» Consignes de l'exercice:
**1)** Relevez chaque ligne des enregistrements qui contient la chaîne "Camponotus", en respectant la casse.
**2)** Poursuivez l'article sur l'offre de Canyon Bridge pour Lattice à partir de sa dernière phrase.

» Extrait fourni:

Canyon Bridge Capital Partners avait formulé une offre de 1,3 milliard de dollars (1,1 milliard d'euros) sur Lattice, l'une des plus importantes tentées par une firme adossée à la Chine dans le secteur américain des semi-conducteurs et la première transaction de ce fonds de capital investissement spécialisé dans les high techs et inauguré l'an dernier.

L'offre avait été dévoilée en novembre mais des liens révélés par Reuters entre le fonds d'investissement et des fonds publics chinois avaient accentué la vigilance des autorités américaines en raison du risque de voir des technologies américaines sensibles tomber entre les mains de l'appareil militaire chinois.

Dans un décret présidentiel, Donald Trump ordonne à Lattice et Canyon Bridge de "prendre toutes les mesures nécessaires pour renoncer totalement et définitivement à la transaction proposée".

» Données disponibles:
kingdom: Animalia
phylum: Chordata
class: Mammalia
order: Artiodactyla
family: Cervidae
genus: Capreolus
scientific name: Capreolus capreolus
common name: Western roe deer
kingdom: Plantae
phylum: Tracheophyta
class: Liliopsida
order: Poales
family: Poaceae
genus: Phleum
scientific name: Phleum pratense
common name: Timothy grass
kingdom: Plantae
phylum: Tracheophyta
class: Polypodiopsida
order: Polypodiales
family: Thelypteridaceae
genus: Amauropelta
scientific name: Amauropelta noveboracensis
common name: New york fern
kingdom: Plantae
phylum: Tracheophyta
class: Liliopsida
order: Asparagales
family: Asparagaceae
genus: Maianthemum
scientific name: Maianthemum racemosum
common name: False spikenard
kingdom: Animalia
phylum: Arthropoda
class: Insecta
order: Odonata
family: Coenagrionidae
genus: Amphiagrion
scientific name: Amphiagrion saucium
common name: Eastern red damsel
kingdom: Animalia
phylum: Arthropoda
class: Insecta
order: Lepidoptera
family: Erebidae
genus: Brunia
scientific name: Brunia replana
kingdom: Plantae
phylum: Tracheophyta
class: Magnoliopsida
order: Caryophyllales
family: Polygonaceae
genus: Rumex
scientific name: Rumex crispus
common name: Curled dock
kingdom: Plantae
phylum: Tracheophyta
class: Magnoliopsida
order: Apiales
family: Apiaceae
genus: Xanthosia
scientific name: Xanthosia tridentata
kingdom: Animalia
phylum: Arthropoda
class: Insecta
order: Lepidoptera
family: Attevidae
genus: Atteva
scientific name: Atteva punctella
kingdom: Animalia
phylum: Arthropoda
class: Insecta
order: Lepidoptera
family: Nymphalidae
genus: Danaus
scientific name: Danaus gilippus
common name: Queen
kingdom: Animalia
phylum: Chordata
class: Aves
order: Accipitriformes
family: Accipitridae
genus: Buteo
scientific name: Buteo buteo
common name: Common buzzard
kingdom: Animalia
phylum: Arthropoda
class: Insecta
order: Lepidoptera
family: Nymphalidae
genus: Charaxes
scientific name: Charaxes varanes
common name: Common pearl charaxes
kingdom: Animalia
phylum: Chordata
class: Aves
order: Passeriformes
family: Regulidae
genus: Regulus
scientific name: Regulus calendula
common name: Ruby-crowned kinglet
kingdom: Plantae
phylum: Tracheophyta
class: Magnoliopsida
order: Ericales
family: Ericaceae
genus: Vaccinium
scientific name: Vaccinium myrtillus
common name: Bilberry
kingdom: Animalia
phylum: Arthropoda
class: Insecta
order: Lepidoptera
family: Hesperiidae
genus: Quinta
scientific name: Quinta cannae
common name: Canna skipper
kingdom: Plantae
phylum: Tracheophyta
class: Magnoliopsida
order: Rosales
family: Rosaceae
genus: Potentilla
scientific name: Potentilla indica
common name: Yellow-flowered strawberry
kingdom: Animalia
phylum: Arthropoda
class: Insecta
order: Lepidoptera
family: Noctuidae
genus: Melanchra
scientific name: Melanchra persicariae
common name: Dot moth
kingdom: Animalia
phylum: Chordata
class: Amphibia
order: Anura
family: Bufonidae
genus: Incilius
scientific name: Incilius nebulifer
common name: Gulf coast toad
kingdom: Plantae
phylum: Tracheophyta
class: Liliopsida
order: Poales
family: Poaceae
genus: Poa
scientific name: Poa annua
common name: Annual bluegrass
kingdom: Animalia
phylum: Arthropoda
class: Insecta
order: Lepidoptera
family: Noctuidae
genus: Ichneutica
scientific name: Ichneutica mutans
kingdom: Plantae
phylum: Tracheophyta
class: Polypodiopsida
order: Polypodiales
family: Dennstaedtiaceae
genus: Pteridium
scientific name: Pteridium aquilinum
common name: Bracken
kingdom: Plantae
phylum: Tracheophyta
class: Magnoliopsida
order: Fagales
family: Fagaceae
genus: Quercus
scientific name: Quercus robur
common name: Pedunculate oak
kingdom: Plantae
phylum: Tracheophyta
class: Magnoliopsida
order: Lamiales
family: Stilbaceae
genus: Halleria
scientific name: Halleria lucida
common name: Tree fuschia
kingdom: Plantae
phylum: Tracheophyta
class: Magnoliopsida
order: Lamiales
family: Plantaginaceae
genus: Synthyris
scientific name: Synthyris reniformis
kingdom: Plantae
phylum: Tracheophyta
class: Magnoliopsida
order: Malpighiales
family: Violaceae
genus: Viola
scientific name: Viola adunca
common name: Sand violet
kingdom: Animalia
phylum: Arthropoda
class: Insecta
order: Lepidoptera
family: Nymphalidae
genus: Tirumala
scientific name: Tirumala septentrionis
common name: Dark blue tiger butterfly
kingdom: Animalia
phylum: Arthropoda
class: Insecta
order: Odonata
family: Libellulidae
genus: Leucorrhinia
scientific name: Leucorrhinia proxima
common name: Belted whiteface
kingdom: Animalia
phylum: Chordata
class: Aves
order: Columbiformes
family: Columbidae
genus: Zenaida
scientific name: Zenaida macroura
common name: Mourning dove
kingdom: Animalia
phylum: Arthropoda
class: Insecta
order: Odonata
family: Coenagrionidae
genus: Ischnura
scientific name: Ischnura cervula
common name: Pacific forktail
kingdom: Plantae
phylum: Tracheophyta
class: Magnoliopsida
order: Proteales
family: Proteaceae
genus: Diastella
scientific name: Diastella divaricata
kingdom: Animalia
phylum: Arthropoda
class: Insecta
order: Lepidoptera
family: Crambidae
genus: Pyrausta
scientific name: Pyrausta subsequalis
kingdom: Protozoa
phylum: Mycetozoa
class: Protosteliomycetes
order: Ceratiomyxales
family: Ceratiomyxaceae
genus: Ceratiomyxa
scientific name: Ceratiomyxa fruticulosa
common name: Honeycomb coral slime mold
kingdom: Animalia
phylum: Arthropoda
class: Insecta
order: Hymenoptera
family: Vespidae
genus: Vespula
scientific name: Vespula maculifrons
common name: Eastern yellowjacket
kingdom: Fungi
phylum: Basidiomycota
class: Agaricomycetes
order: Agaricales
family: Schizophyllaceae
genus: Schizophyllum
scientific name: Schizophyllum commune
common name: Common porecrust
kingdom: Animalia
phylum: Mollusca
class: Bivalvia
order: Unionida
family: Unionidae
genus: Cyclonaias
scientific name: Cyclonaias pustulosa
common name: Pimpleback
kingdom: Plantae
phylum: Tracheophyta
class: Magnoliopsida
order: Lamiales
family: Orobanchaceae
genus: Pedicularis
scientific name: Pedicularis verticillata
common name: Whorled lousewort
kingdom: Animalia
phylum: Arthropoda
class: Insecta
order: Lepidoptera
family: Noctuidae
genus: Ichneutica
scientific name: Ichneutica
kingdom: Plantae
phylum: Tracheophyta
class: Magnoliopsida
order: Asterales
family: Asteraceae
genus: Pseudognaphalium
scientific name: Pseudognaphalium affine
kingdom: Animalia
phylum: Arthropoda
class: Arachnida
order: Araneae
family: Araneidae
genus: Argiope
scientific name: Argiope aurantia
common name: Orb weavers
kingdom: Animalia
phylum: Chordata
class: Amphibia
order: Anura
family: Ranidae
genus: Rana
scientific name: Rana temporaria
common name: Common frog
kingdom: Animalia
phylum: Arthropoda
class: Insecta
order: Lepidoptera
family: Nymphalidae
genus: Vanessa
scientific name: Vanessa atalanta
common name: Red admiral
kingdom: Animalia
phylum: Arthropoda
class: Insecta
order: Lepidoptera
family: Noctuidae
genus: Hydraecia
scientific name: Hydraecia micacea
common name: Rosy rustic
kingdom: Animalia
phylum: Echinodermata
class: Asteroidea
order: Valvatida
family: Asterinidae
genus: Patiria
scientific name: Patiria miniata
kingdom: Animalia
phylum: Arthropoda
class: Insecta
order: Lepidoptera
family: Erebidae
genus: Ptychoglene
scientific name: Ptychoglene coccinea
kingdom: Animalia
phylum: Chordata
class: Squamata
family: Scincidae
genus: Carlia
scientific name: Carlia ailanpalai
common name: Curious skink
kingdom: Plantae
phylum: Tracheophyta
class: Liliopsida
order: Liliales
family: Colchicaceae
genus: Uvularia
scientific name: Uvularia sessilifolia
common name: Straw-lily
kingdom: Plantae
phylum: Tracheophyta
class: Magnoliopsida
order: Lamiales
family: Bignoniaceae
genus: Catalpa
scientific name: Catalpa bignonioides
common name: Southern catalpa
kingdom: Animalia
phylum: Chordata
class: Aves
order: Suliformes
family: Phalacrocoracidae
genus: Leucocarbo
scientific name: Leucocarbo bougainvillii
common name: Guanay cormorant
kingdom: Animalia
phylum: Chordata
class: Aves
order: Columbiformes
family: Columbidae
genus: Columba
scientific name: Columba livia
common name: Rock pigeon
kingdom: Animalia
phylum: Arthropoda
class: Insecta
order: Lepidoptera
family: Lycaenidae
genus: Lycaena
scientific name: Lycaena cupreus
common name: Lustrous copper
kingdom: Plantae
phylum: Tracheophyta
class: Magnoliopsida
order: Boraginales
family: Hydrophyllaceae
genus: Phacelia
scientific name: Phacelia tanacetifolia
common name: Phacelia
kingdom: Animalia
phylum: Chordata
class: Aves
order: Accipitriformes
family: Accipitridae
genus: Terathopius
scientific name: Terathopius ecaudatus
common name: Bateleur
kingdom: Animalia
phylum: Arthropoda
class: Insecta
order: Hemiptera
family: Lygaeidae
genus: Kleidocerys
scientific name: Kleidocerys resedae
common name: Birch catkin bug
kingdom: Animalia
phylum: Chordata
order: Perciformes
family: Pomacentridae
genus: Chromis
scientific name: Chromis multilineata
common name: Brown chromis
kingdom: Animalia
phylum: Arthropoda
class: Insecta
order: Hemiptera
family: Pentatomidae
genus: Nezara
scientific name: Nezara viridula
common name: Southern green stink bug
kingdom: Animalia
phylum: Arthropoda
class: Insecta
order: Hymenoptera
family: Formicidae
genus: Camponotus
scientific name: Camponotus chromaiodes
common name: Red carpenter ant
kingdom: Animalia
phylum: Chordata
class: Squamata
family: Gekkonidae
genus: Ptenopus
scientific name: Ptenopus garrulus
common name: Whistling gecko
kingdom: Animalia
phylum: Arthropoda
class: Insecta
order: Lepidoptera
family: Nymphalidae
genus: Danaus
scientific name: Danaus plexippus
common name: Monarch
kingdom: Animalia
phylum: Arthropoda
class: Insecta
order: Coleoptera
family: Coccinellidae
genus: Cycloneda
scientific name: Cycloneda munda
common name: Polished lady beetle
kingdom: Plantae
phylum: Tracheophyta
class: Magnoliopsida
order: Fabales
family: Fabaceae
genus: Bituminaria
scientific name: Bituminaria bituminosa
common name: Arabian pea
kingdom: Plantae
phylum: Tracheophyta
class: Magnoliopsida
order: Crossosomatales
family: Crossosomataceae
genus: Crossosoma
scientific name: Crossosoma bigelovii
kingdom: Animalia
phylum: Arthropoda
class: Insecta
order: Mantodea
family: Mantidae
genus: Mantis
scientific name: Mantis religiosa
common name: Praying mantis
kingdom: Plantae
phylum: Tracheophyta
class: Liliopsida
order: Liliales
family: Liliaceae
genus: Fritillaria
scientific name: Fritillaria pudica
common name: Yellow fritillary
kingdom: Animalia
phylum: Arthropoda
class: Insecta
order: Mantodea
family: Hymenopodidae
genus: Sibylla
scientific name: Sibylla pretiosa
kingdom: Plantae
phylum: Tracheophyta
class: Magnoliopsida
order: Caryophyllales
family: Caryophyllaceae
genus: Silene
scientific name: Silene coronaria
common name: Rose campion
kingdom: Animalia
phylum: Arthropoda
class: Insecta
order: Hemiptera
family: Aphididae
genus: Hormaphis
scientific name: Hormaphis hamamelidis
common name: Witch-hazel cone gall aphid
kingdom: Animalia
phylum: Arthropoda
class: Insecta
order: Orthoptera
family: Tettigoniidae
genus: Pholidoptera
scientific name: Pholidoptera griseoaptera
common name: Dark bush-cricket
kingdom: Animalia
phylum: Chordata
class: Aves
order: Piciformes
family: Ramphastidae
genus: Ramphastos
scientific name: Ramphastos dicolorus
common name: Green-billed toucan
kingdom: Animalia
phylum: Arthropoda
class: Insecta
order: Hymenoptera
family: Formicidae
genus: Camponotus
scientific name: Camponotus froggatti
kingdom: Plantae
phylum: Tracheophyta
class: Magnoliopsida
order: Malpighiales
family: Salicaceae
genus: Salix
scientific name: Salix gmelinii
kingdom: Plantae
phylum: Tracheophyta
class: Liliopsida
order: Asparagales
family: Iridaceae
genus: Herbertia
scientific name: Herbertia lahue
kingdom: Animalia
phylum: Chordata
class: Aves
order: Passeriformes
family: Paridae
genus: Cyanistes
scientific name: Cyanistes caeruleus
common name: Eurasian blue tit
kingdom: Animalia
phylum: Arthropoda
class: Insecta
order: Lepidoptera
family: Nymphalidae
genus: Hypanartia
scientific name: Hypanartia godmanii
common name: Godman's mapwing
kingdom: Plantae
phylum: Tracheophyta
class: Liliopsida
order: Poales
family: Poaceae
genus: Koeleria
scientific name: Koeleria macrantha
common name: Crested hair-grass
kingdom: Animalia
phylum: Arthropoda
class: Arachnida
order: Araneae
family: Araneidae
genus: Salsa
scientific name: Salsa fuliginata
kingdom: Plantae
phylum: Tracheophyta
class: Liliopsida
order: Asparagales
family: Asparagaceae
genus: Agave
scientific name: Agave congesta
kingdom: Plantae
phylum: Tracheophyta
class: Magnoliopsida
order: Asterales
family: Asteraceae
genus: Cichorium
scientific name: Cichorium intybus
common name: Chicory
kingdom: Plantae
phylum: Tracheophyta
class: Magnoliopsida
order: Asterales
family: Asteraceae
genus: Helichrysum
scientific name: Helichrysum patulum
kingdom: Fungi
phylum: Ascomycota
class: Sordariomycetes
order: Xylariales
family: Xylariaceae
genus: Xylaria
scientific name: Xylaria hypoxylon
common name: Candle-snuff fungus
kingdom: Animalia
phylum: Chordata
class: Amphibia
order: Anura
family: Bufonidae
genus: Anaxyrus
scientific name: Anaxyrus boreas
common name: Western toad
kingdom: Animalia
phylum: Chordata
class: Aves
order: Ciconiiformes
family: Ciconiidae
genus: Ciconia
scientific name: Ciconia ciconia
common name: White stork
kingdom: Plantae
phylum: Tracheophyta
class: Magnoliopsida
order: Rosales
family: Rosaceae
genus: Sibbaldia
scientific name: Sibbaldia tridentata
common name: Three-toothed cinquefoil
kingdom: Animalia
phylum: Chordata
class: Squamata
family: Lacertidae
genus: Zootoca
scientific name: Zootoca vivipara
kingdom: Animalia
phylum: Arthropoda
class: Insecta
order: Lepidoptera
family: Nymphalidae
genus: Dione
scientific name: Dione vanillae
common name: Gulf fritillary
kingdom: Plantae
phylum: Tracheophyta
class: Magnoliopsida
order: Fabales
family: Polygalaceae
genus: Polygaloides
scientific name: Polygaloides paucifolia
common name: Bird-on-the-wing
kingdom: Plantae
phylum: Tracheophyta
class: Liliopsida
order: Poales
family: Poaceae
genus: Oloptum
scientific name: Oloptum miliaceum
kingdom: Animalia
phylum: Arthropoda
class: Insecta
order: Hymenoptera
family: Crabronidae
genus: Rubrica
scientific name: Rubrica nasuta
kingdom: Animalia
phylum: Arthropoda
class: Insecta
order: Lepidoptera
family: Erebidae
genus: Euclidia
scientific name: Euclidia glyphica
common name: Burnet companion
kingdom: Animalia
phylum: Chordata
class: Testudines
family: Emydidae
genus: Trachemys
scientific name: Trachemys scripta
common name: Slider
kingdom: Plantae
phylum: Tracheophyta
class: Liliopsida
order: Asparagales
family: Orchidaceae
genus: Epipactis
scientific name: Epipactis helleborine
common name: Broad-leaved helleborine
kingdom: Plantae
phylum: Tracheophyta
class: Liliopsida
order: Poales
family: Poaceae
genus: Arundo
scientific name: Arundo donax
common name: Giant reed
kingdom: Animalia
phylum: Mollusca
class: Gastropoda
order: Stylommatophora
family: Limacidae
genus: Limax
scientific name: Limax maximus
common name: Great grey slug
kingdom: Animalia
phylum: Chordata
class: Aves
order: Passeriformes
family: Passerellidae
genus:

» Réponses par consigne:
**1)**
genus: Camponotus
scientific name: Camponotus chromaiodes
genus: Camponotus
scientific name: Camponotus froggatti

**2)**
La décision de Trump, conforme à l'avis de la Commission des investissements étrangers aux Etats-Unis (CFIUS), intervient à un moment délicat de l'histoire des relations entre la Chine et les Etats-Unis, marquées par des tensions sur le commerce et des incompréhensions réciproques sur la crise nord-coréenne.

Le secrétaire au Trésor Steven Mnuchin a dit, à la suite de cette décision, que le "CFIUS et le président estiment que la transaction crée un risque pour la sécurité intérieure des Etats-Unis que l'on ne peut effacer".

Mnuchin a précisé que ce risque était lié au transfert de propriété intellectuelle, au fait que le gouvernement chinois appuyait l'opération, à l'usage par le gouvernement américain des produits de Lattice et à l'importance qu'il y a à préserver la chaîne logistique des semi-conducteurs pour le gouvernement américain.

Lattice, basé à Portland (Oregon), conçoit des puces sur lesquelles les entreprises peuvent implanter leurs propres logiciels pour différents usages. La société affirme qu'elle ne vend plus de puces à l'armée américaine, à la différence de ses deux principaux concurrents, Xilinx et Altera, filiale d'Intel.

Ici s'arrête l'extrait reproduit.